The listing that follows must be retyped in full, exactly.
===
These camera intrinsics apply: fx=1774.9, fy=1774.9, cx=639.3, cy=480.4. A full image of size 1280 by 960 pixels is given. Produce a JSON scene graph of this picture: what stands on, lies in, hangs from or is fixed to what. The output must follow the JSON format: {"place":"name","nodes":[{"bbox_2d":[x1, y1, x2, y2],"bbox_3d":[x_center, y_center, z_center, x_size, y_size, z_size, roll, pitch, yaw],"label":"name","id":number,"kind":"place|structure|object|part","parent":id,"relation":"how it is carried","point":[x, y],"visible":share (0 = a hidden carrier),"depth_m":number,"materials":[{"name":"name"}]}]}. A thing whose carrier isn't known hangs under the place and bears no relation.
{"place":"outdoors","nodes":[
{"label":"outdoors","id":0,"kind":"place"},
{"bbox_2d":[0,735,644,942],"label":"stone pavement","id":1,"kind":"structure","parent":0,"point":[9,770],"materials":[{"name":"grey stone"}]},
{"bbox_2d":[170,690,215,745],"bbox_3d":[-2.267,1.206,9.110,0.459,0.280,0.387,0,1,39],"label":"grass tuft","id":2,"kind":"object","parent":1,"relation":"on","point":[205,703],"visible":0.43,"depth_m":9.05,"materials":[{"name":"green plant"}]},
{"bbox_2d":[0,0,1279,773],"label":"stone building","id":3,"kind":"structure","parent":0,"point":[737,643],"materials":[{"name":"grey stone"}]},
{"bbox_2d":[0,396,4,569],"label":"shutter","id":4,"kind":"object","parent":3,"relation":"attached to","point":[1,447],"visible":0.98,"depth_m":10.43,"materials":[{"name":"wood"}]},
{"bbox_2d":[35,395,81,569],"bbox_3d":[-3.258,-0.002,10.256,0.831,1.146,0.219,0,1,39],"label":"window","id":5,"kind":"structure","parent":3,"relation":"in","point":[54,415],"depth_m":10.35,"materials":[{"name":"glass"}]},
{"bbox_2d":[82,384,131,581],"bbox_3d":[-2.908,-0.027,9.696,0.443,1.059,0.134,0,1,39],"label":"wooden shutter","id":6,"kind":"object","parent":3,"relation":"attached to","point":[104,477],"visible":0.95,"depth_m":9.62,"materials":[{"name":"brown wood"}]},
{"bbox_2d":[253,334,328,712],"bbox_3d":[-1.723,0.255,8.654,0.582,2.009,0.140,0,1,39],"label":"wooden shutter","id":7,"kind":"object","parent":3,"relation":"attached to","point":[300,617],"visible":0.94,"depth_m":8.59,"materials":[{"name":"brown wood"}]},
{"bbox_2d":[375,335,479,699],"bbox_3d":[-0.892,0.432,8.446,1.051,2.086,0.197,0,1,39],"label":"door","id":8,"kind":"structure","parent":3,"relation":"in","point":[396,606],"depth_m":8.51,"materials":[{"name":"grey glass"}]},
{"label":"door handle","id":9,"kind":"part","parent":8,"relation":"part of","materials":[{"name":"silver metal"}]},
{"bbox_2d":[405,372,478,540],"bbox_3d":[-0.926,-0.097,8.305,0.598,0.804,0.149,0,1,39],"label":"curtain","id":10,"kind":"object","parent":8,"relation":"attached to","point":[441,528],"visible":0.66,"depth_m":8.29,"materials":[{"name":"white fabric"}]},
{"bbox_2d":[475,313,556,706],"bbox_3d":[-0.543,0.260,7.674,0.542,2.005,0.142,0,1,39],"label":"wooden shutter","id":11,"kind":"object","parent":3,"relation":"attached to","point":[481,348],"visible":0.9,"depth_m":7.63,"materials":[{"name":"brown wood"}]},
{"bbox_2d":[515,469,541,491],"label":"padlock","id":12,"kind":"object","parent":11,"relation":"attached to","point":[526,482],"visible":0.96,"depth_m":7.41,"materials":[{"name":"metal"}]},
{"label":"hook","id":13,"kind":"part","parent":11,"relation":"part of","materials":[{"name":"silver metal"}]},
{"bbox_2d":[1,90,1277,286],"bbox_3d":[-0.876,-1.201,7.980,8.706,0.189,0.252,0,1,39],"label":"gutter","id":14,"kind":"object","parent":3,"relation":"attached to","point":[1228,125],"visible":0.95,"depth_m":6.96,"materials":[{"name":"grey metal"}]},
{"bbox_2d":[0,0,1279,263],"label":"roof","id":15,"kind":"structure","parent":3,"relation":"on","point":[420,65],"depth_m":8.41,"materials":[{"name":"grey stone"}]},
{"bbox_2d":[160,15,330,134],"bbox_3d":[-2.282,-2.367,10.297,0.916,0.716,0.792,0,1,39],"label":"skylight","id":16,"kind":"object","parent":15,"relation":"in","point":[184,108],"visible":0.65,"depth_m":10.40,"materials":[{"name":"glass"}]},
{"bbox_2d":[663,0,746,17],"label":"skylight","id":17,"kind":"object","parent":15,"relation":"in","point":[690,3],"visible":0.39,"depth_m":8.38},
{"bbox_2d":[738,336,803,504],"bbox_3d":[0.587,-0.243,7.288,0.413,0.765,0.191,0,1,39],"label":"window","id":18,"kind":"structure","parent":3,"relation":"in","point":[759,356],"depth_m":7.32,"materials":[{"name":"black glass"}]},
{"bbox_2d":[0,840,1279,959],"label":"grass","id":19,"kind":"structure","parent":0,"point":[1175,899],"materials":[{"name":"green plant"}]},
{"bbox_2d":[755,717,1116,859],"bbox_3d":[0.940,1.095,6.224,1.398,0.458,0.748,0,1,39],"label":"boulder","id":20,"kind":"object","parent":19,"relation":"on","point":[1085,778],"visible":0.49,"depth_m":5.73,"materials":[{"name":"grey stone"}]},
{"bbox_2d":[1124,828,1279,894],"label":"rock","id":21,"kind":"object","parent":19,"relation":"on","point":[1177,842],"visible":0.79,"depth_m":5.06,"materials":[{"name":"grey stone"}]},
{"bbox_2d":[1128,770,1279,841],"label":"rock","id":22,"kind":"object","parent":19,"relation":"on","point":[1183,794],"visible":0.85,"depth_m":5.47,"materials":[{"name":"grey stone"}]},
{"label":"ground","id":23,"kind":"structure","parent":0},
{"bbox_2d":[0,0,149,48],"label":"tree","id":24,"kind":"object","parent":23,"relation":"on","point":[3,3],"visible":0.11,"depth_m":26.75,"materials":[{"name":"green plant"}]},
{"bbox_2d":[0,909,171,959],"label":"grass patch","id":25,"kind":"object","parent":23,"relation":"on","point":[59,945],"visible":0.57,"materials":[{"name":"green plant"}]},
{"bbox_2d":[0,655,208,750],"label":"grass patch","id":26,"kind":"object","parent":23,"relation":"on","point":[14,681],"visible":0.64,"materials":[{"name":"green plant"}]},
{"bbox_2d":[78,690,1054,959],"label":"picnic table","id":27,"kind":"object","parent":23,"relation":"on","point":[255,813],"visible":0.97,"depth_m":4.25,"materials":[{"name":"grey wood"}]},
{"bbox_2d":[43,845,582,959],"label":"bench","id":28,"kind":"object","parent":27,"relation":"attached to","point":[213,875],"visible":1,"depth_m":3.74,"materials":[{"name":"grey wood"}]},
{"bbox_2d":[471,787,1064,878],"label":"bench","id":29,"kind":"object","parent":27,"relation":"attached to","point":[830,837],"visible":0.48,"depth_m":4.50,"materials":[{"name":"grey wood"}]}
===
__Solution to this task__:
These camera intrinsics apply: fx=1774.9, fy=1774.9, cx=639.3, cy=480.4. A full image of size 1280 by 960 pixels is given. Produce a JSON scene graph of this picture: what stands on, lies in, hangs from or is fixed to what. The output must follow the JSON format: {"place":"name","nodes":[{"bbox_2d":[x1, y1, x2, y2],"bbox_3d":[x_center, y_center, z_center, x_size, y_size, z_size, roll, pitch, yaw],"label":"name","id":number,"kind":"place|structure|object|part","parent":id,"relation":"how it is carried","point":[x, y],"visible":share (0 = a hidden carrier),"depth_m":number,"materials":[{"name":"name"}]}]}. A thing whose carrier isn't known hangs under the place and bears no relation.
{"place":"outdoors","nodes":[
{"label":"outdoors","id":0,"kind":"place"},
{"bbox_2d":[0,735,644,942],"label":"stone pavement","id":1,"kind":"structure","parent":0,"point":[9,770],"materials":[{"name":"grey stone"}]},
{"bbox_2d":[170,690,215,745],"bbox_3d":[-2.267,1.206,9.110,0.459,0.280,0.387,0,1,39],"label":"grass tuft","id":2,"kind":"object","parent":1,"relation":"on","point":[205,703],"visible":0.43,"depth_m":9.05,"materials":[{"name":"green plant"}]},
{"bbox_2d":[0,0,1279,773],"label":"stone building","id":3,"kind":"structure","parent":0,"point":[737,643],"materials":[{"name":"grey stone"}]},
{"bbox_2d":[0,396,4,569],"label":"shutter","id":4,"kind":"object","parent":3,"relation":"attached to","point":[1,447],"visible":0.98,"depth_m":10.43,"materials":[{"name":"wood"}]},
{"bbox_2d":[35,395,81,569],"bbox_3d":[-3.258,-0.002,10.256,0.831,1.146,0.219,0,1,39],"label":"window","id":5,"kind":"structure","parent":3,"relation":"in","point":[54,415],"depth_m":10.35,"materials":[{"name":"glass"}]},
{"bbox_2d":[82,384,131,581],"bbox_3d":[-2.908,-0.027,9.696,0.443,1.059,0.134,0,1,39],"label":"wooden shutter","id":6,"kind":"object","parent":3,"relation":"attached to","point":[104,477],"visible":0.95,"depth_m":9.62,"materials":[{"name":"brown wood"}]},
{"bbox_2d":[253,334,328,712],"bbox_3d":[-1.723,0.255,8.654,0.582,2.009,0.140,0,1,39],"label":"wooden shutter","id":7,"kind":"object","parent":3,"relation":"attached to","point":[300,617],"visible":0.94,"depth_m":8.59,"materials":[{"name":"brown wood"}]},
{"bbox_2d":[375,335,479,699],"bbox_3d":[-0.892,0.432,8.446,1.051,2.086,0.197,0,1,39],"label":"door","id":8,"kind":"structure","parent":3,"relation":"in","point":[396,606],"depth_m":8.51,"materials":[{"name":"grey glass"}]},
{"label":"door handle","id":9,"kind":"part","parent":8,"relation":"part of","materials":[{"name":"silver metal"}]},
{"bbox_2d":[405,372,478,540],"bbox_3d":[-0.926,-0.097,8.305,0.598,0.804,0.149,0,1,39],"label":"curtain","id":10,"kind":"object","parent":8,"relation":"attached to","point":[441,528],"visible":0.66,"depth_m":8.29,"materials":[{"name":"white fabric"}]},
{"bbox_2d":[475,313,556,706],"bbox_3d":[-0.543,0.260,7.674,0.542,2.005,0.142,0,1,39],"label":"wooden shutter","id":11,"kind":"object","parent":3,"relation":"attached to","point":[481,348],"visible":0.9,"depth_m":7.63,"materials":[{"name":"brown wood"}]},
{"bbox_2d":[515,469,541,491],"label":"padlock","id":12,"kind":"object","parent":11,"relation":"attached to","point":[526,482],"visible":0.96,"depth_m":7.41,"materials":[{"name":"metal"}]},
{"label":"hook","id":13,"kind":"part","parent":11,"relation":"part of","materials":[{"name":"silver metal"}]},
{"bbox_2d":[1,90,1277,286],"bbox_3d":[-0.876,-1.201,7.980,8.706,0.189,0.252,0,1,39],"label":"gutter","id":14,"kind":"object","parent":3,"relation":"attached to","point":[1228,125],"visible":0.95,"depth_m":6.96,"materials":[{"name":"grey metal"}]},
{"bbox_2d":[0,0,1279,263],"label":"roof","id":15,"kind":"structure","parent":3,"relation":"on","point":[420,65],"depth_m":8.41,"materials":[{"name":"grey stone"}]},
{"bbox_2d":[160,15,330,134],"bbox_3d":[-2.282,-2.367,10.297,0.916,0.716,0.792,0,1,39],"label":"skylight","id":16,"kind":"object","parent":15,"relation":"in","point":[184,108],"visible":0.65,"depth_m":10.40,"materials":[{"name":"glass"}]},
{"bbox_2d":[663,0,746,17],"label":"skylight","id":17,"kind":"object","parent":15,"relation":"in","point":[690,3],"visible":0.39,"depth_m":8.38},
{"bbox_2d":[738,336,803,504],"bbox_3d":[0.587,-0.243,7.288,0.413,0.765,0.191,0,1,39],"label":"window","id":18,"kind":"structure","parent":3,"relation":"in","point":[759,356],"depth_m":7.32,"materials":[{"name":"black glass"}]},
{"bbox_2d":[0,840,1279,959],"label":"grass","id":19,"kind":"structure","parent":0,"point":[1175,899],"materials":[{"name":"green plant"}]},
{"bbox_2d":[755,717,1116,859],"bbox_3d":[0.940,1.095,6.224,1.398,0.458,0.748,0,1,39],"label":"boulder","id":20,"kind":"object","parent":19,"relation":"on","point":[1085,778],"visible":0.49,"depth_m":5.73,"materials":[{"name":"grey stone"}]},
{"bbox_2d":[1124,828,1279,894],"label":"rock","id":21,"kind":"object","parent":19,"relation":"on","point":[1177,842],"visible":0.79,"depth_m":5.06,"materials":[{"name":"grey stone"}]},
{"bbox_2d":[1128,770,1279,841],"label":"rock","id":22,"kind":"object","parent":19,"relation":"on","point":[1183,794],"visible":0.85,"depth_m":5.47,"materials":[{"name":"grey stone"}]},
{"label":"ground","id":23,"kind":"structure","parent":0},
{"bbox_2d":[0,0,149,48],"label":"tree","id":24,"kind":"object","parent":23,"relation":"on","point":[3,3],"visible":0.11,"depth_m":26.75,"materials":[{"name":"green plant"}]},
{"bbox_2d":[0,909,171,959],"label":"grass patch","id":25,"kind":"object","parent":23,"relation":"on","point":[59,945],"visible":0.57,"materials":[{"name":"green plant"}]},
{"bbox_2d":[0,655,208,750],"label":"grass patch","id":26,"kind":"object","parent":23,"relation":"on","point":[14,681],"visible":0.64,"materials":[{"name":"green plant"}]},
{"bbox_2d":[78,690,1054,959],"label":"picnic table","id":27,"kind":"object","parent":23,"relation":"on","point":[255,813],"visible":0.97,"depth_m":4.25,"materials":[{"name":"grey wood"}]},
{"bbox_2d":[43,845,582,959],"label":"bench","id":28,"kind":"object","parent":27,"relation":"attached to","point":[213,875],"visible":1,"depth_m":3.74,"materials":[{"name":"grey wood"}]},
{"bbox_2d":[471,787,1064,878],"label":"bench","id":29,"kind":"object","parent":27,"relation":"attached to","point":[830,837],"visible":0.48,"depth_m":4.50,"materials":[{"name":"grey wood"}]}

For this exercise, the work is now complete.